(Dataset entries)
____________

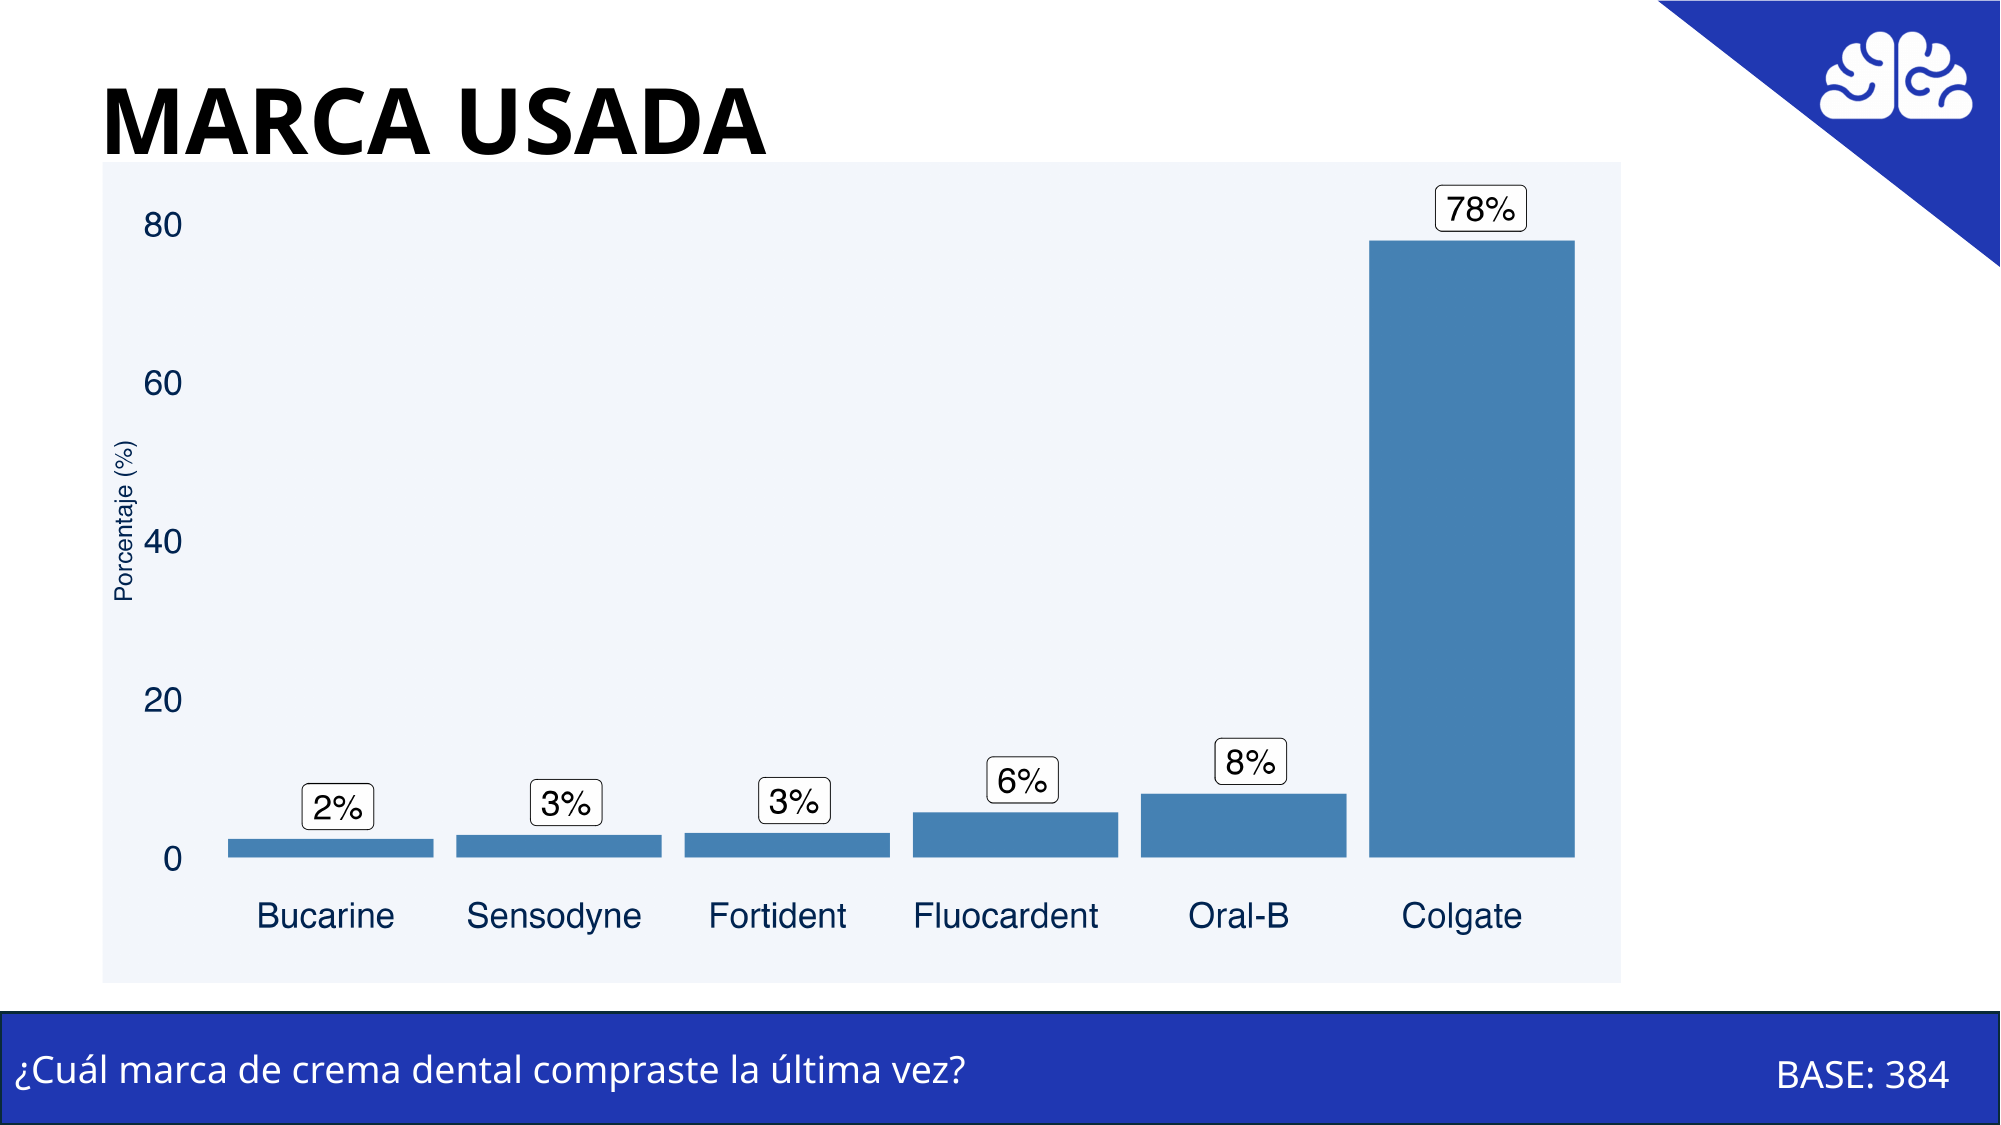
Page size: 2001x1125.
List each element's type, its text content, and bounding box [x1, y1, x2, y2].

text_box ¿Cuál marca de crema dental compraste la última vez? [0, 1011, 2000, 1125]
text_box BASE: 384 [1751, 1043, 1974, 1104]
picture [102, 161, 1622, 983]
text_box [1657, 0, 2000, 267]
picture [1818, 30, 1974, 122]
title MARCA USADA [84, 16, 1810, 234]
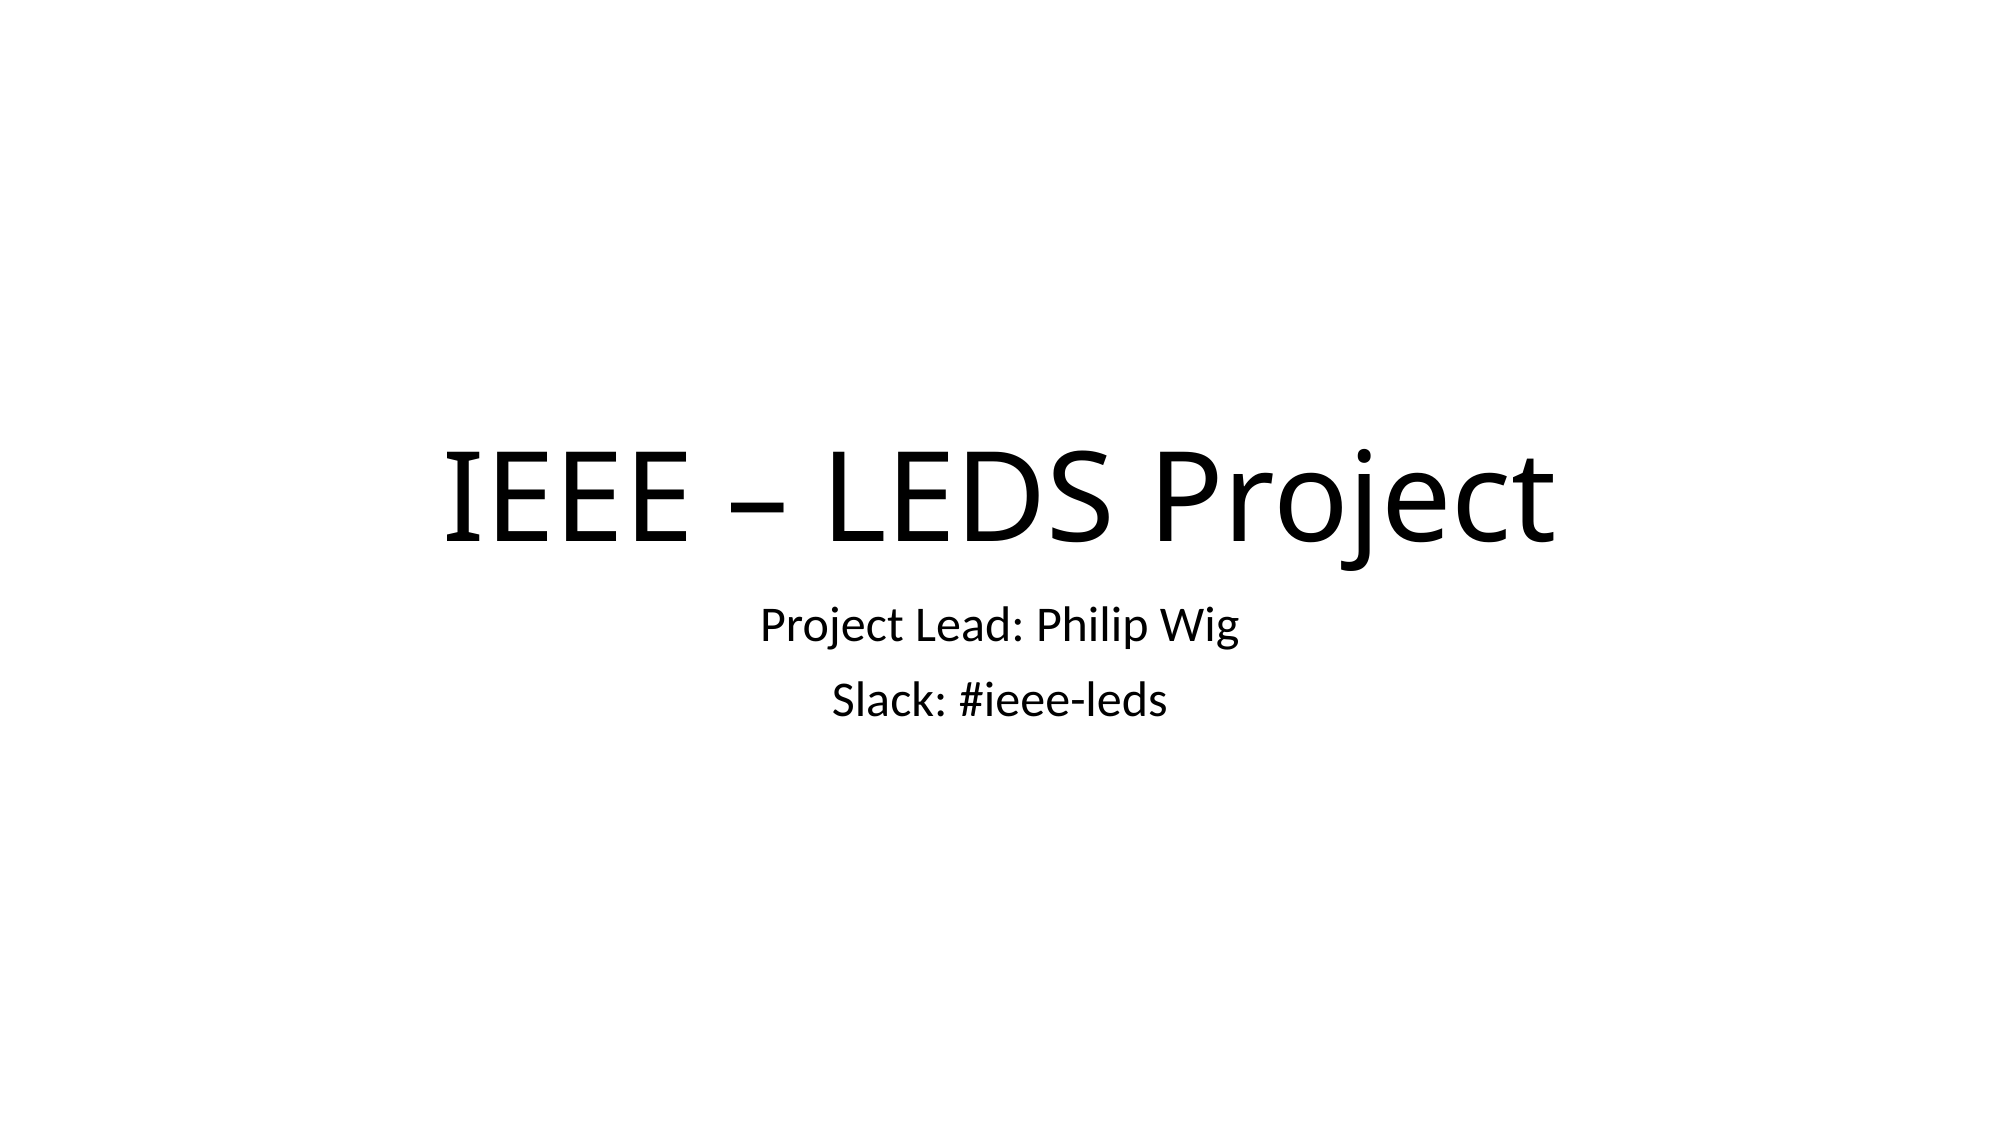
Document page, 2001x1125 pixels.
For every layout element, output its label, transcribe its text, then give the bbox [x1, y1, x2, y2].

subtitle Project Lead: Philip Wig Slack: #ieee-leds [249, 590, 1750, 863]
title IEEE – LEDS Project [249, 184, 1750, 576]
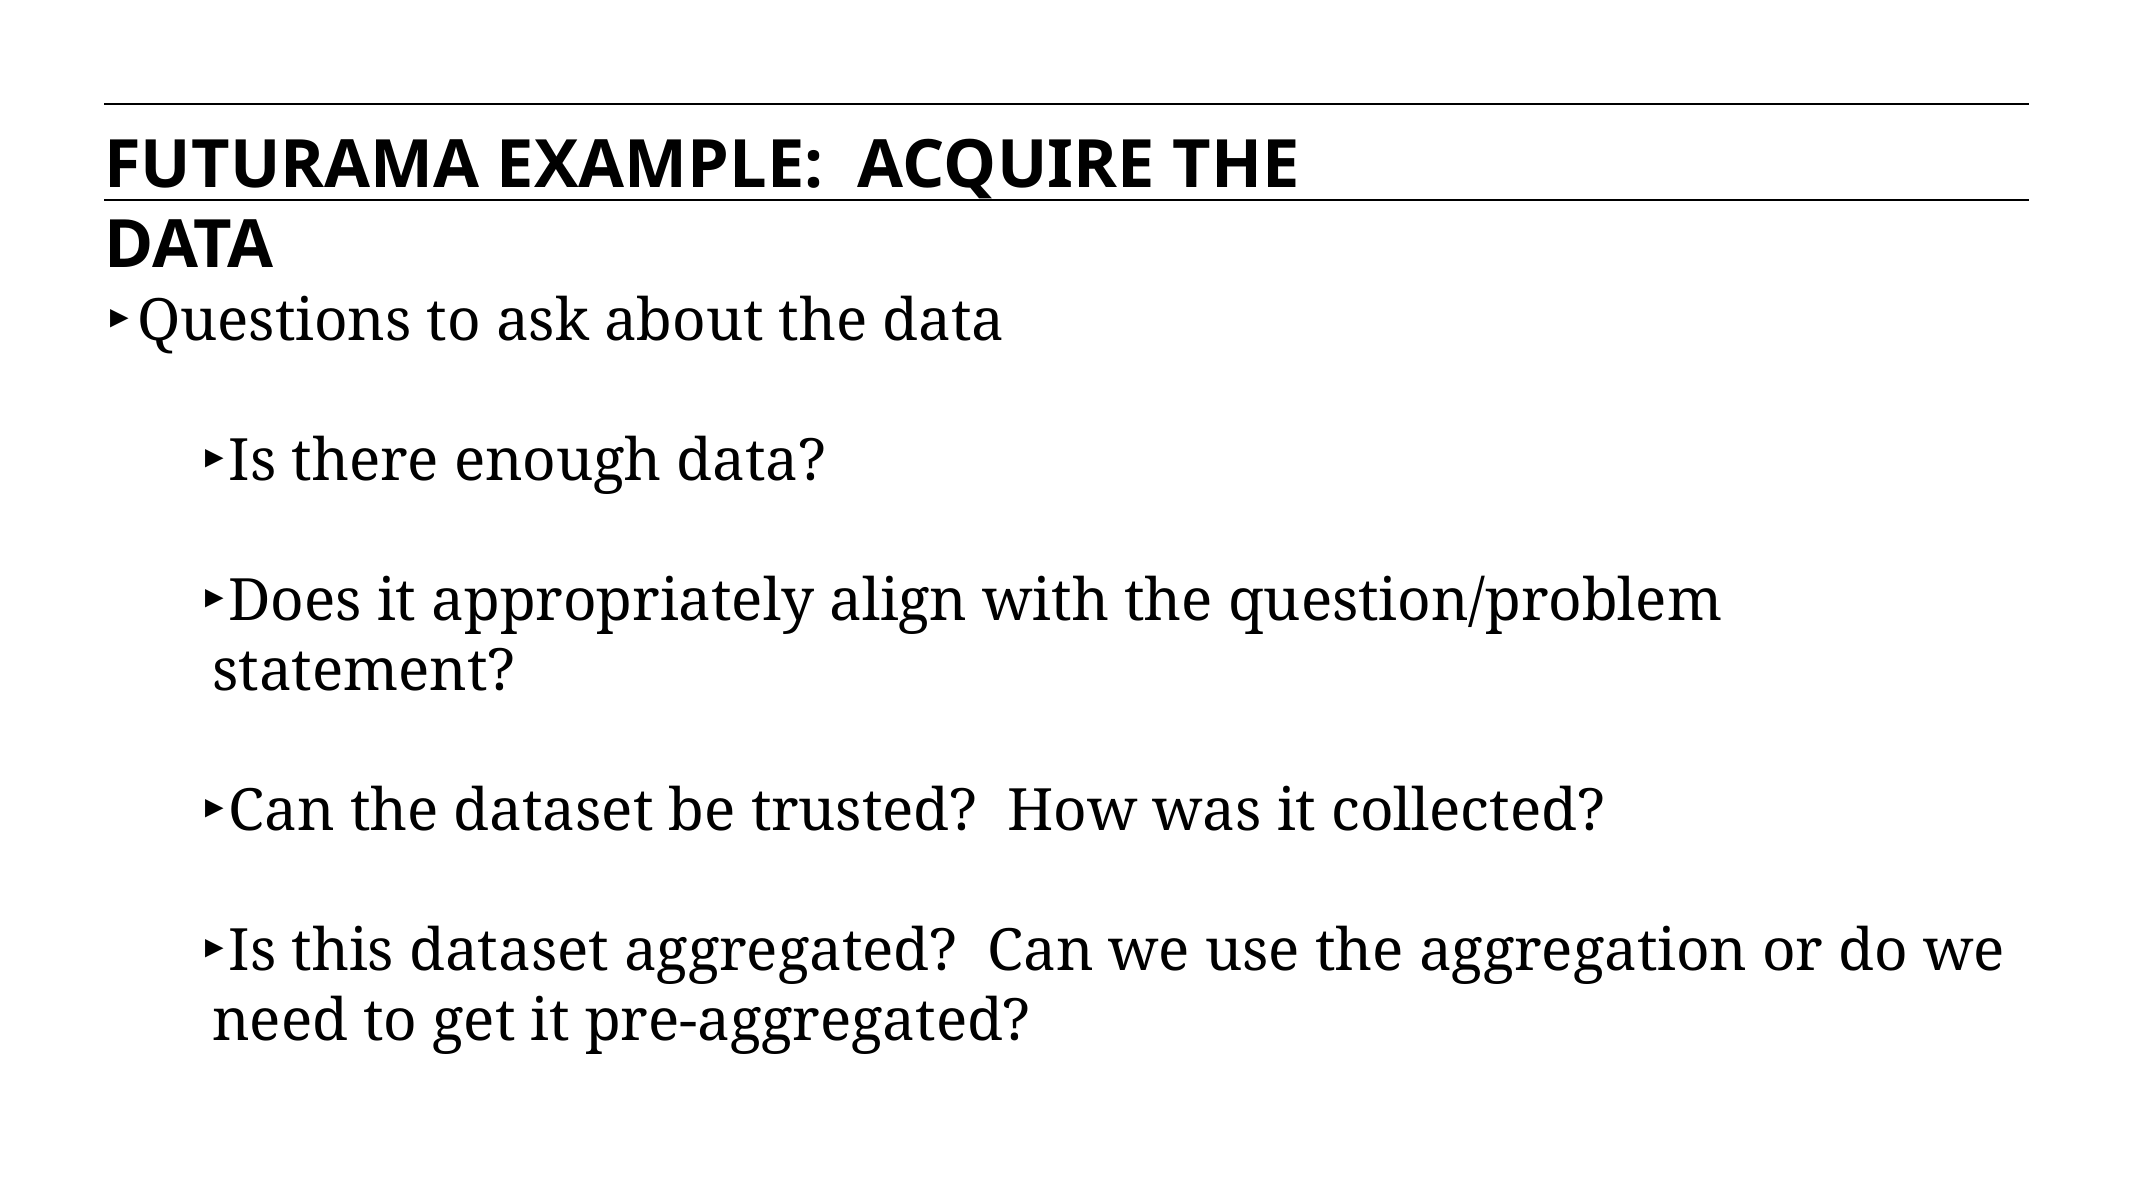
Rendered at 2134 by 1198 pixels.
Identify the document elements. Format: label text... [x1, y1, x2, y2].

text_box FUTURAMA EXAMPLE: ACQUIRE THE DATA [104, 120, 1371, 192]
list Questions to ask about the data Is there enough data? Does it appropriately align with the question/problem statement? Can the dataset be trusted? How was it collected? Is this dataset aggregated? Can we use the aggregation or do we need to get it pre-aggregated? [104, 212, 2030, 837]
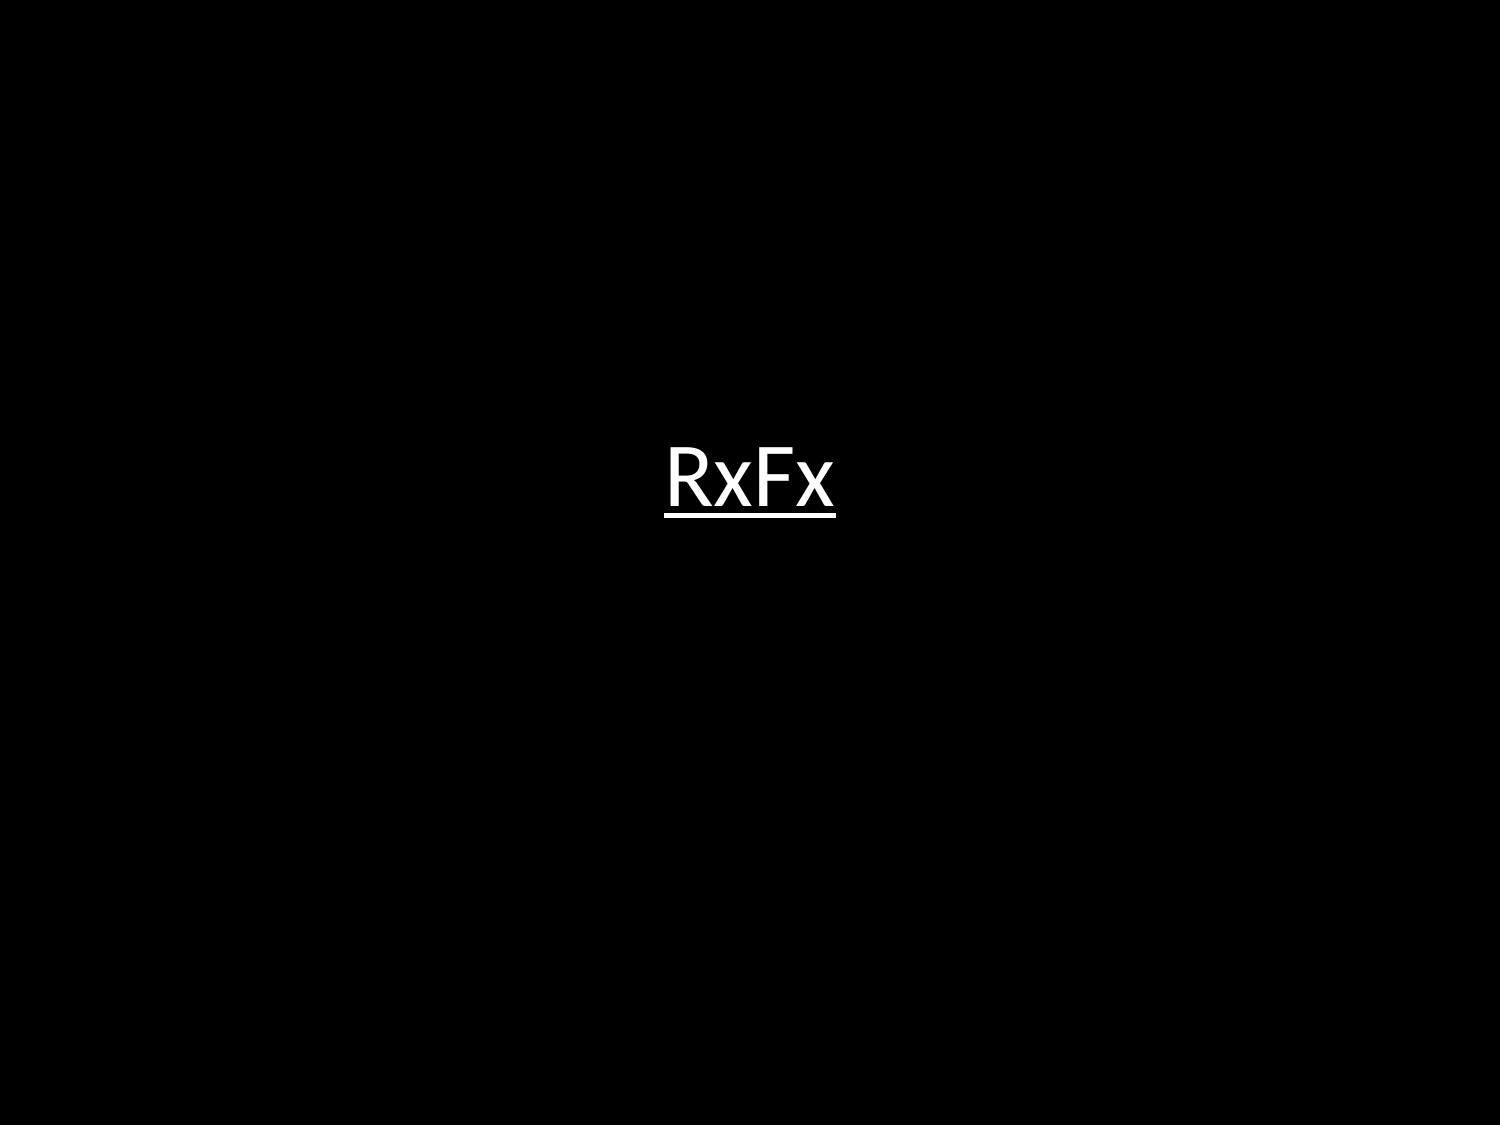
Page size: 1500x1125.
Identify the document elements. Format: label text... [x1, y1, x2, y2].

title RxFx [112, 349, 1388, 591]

____________

What you should do:
Leave the images out and print each entry exactly.

Result of the task:
Page size: 2001x1125.
List each element's type, its text content, and bounding box [x1, y1, x2, y2].

text_box ¿Cuál marca de crema dental compraste la última vez? [0, 1011, 2000, 1125]
text_box BASE: 384 [1751, 1043, 1974, 1104]
picture [102, 161, 1622, 983]
text_box [1657, 0, 2000, 267]
picture [1818, 30, 1974, 122]
title MARCA USADA [84, 16, 1810, 234]
Document page, 2001x1125 pixels.
For every layout element, output its label, transcribe its text, then give the bbox [x1, y1, x2, y2].

subtitle Project Lead: Philip Wig Slack: #ieee-leds [249, 590, 1750, 863]
title IEEE – LEDS Project [249, 184, 1750, 576]
Rendered at 2134 by 1198 pixels.
Identify the document elements. Format: label text... [x1, y1, x2, y2].

text_box FUTURAMA EXAMPLE: ACQUIRE THE DATA [104, 120, 1371, 192]
list Questions to ask about the data Is there enough data? Does it appropriately align with the question/problem statement? Can the dataset be trusted? How was it collected? Is this dataset aggregated? Can we use the aggregation or do we need to get it pre-aggregated? [104, 212, 2030, 837]
Page size: 1500x1125.
Identify the document elements. Format: label text... [x1, y1, x2, y2].

title RxFx [112, 349, 1388, 591]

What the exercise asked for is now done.